### What to work on
Search the listing below for the line containing "pinky mcp: (247, 280)". From there through the line containing "middle mcp: (132, 253)", transcribe every line exactly, both ends included.

________________________

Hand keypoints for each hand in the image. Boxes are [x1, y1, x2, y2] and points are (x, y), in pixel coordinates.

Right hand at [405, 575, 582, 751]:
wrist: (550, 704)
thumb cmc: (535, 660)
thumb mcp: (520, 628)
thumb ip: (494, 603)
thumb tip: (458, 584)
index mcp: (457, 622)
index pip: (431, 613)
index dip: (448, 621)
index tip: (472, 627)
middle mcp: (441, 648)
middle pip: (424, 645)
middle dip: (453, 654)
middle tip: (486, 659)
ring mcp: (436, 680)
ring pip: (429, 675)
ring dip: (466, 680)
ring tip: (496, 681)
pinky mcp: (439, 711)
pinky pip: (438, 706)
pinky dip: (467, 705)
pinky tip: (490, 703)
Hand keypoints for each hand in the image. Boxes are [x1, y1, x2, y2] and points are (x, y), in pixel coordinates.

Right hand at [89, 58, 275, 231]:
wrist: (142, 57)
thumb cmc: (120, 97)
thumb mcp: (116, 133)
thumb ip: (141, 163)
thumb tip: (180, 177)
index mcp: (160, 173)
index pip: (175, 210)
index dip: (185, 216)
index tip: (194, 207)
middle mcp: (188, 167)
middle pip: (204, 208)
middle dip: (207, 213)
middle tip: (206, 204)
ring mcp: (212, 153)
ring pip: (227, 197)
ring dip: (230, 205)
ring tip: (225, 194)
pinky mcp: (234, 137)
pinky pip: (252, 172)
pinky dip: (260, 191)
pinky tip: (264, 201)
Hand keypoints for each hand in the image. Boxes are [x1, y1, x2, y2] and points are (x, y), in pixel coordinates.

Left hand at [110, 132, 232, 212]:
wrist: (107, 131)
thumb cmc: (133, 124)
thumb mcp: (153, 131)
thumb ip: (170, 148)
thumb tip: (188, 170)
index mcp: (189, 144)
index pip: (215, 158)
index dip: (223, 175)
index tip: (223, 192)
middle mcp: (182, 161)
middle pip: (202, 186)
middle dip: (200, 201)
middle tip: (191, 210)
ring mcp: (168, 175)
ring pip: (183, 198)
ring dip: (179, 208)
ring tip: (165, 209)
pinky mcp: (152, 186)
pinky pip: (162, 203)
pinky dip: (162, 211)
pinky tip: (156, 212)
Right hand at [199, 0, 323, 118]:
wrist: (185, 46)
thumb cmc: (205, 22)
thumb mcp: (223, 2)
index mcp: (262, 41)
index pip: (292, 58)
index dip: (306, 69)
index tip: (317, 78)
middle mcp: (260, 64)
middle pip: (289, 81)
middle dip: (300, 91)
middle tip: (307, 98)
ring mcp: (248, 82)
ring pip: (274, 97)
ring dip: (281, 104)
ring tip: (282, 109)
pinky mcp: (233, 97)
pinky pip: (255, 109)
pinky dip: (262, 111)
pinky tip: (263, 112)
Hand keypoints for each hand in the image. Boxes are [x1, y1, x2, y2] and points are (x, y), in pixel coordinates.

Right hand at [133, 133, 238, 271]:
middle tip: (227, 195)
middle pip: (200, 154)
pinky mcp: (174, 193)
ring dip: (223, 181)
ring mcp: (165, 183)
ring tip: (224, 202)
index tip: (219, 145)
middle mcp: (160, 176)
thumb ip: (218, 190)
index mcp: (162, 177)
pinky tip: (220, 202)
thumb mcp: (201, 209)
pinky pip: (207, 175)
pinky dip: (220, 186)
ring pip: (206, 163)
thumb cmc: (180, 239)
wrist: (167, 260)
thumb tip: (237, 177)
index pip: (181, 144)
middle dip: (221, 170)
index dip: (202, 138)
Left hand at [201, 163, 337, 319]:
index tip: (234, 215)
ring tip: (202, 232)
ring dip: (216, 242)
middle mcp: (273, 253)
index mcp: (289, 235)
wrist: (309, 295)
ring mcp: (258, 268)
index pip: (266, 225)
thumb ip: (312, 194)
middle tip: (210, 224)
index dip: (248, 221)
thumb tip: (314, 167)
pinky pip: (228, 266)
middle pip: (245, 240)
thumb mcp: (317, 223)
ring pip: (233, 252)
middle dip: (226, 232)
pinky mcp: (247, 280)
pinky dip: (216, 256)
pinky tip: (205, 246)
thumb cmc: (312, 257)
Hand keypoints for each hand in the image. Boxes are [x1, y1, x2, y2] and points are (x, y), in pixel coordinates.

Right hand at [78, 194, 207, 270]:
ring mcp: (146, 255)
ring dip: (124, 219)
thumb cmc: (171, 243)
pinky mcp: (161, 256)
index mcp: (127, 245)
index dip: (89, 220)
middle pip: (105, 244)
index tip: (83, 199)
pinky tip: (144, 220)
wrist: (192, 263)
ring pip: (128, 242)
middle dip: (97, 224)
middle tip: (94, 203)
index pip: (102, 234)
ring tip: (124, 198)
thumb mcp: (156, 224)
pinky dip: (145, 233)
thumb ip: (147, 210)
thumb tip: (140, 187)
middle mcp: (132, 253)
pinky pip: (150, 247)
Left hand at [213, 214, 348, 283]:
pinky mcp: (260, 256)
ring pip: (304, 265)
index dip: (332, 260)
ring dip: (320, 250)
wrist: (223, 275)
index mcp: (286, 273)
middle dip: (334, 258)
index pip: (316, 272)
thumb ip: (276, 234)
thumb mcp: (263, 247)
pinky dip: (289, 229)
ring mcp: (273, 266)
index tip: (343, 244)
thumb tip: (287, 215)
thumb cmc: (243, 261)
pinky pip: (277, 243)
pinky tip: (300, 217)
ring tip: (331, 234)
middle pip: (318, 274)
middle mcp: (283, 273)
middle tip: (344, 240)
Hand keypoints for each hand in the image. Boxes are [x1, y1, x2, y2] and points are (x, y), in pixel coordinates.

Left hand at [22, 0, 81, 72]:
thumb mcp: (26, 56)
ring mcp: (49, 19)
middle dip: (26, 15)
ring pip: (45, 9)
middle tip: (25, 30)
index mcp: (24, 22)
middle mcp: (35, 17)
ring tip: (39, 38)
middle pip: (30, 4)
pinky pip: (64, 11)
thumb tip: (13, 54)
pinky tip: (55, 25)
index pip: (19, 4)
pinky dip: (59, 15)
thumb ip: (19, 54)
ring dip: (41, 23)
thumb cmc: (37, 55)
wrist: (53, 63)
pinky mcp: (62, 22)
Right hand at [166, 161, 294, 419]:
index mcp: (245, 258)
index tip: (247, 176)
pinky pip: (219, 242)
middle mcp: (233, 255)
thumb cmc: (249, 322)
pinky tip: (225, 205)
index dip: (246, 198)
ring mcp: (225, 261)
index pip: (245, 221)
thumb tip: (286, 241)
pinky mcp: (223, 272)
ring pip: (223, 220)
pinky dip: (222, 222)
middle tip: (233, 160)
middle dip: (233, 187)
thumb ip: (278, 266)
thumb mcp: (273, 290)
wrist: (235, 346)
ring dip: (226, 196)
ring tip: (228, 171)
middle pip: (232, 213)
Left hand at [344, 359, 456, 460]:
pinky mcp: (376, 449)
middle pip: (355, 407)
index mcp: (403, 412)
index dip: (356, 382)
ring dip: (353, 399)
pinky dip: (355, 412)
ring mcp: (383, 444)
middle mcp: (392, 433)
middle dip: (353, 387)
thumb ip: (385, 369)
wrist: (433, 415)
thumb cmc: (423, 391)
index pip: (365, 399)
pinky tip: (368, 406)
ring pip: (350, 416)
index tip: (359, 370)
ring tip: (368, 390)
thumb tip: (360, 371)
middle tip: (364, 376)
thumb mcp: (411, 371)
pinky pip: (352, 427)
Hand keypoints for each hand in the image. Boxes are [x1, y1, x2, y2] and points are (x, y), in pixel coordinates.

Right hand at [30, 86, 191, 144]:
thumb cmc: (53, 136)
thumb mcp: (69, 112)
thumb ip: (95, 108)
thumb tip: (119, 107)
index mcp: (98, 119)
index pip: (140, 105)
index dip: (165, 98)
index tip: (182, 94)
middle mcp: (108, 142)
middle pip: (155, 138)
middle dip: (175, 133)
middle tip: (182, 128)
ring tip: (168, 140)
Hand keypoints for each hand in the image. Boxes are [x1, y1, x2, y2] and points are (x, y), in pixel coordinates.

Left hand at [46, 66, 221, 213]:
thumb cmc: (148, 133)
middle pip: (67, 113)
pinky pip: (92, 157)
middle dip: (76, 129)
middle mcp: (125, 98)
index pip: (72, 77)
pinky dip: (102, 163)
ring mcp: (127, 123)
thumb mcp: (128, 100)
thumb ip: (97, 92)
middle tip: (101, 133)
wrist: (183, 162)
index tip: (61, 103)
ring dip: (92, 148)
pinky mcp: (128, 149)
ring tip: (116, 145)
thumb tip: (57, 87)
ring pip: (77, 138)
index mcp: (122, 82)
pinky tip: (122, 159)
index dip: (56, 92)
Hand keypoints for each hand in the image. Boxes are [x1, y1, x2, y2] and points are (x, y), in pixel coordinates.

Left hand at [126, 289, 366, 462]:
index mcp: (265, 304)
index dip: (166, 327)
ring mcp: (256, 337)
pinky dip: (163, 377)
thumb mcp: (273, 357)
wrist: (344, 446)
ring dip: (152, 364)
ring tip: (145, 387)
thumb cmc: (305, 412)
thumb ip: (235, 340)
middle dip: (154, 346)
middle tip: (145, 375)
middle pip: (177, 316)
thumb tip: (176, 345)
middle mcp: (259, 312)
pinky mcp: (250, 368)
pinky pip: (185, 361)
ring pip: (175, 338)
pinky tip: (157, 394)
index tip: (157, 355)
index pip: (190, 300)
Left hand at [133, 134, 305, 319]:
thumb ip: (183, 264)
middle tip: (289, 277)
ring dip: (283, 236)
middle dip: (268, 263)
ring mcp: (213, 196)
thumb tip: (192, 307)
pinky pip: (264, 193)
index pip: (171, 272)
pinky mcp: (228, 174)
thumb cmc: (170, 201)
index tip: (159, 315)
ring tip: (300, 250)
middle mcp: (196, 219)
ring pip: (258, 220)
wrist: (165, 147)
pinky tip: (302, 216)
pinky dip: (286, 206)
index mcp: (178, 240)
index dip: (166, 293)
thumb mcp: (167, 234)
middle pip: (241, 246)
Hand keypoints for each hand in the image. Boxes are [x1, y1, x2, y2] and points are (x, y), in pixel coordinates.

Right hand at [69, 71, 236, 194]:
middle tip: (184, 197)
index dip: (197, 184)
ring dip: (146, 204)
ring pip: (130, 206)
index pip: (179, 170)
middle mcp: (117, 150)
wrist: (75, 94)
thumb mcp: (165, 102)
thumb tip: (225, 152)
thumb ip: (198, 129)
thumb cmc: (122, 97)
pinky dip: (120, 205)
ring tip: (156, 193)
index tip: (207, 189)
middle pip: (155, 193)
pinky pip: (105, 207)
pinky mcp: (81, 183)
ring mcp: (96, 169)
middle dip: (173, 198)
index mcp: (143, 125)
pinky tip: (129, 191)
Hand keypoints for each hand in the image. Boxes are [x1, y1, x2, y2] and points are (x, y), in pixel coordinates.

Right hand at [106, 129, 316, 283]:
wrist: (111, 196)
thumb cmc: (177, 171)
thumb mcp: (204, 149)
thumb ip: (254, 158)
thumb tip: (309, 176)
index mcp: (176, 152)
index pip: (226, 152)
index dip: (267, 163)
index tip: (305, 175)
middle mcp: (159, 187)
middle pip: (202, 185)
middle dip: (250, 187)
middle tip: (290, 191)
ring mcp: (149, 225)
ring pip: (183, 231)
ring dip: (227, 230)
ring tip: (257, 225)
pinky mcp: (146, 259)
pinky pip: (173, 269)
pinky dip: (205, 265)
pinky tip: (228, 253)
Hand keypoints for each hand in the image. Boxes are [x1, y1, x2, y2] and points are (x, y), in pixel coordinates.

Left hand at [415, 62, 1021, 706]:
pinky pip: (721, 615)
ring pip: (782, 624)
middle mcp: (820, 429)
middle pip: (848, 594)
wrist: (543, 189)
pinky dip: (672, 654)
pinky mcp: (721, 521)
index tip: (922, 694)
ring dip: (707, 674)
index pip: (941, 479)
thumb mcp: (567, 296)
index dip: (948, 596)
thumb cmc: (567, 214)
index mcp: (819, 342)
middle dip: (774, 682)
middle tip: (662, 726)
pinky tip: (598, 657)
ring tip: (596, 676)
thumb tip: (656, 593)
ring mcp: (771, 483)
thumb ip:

________________________

### Result
pinky mcp: (247, 280)
pinky dip: (216, 256)
pinky tip: (205, 246)
thumb cmc: (312, 257)
Hand keypoints for each hand in the image. Boxes are [x1, y1, x2, y2] and points are (x, y), in pixel coordinates.

Right hand at [78, 194, 207, 270]:
ring mcp: (146, 255)
ring dip: (124, 219)
thumb cmc: (171, 243)
pinky mcp: (161, 256)
index mcp: (127, 245)
index dip: (89, 220)
middle pip: (105, 244)
index tip: (83, 199)
pinky tip: (144, 220)
wrist: (192, 263)
ring pip: (128, 242)
middle dip: (97, 224)
middle tip: (94, 203)
index pip: (102, 234)
ring tip: (124, 198)
thumb mcp: (156, 224)
pinky dip: (145, 233)
thumb ip: (147, 210)
thumb tip: (140, 187)
middle mcp: (132, 253)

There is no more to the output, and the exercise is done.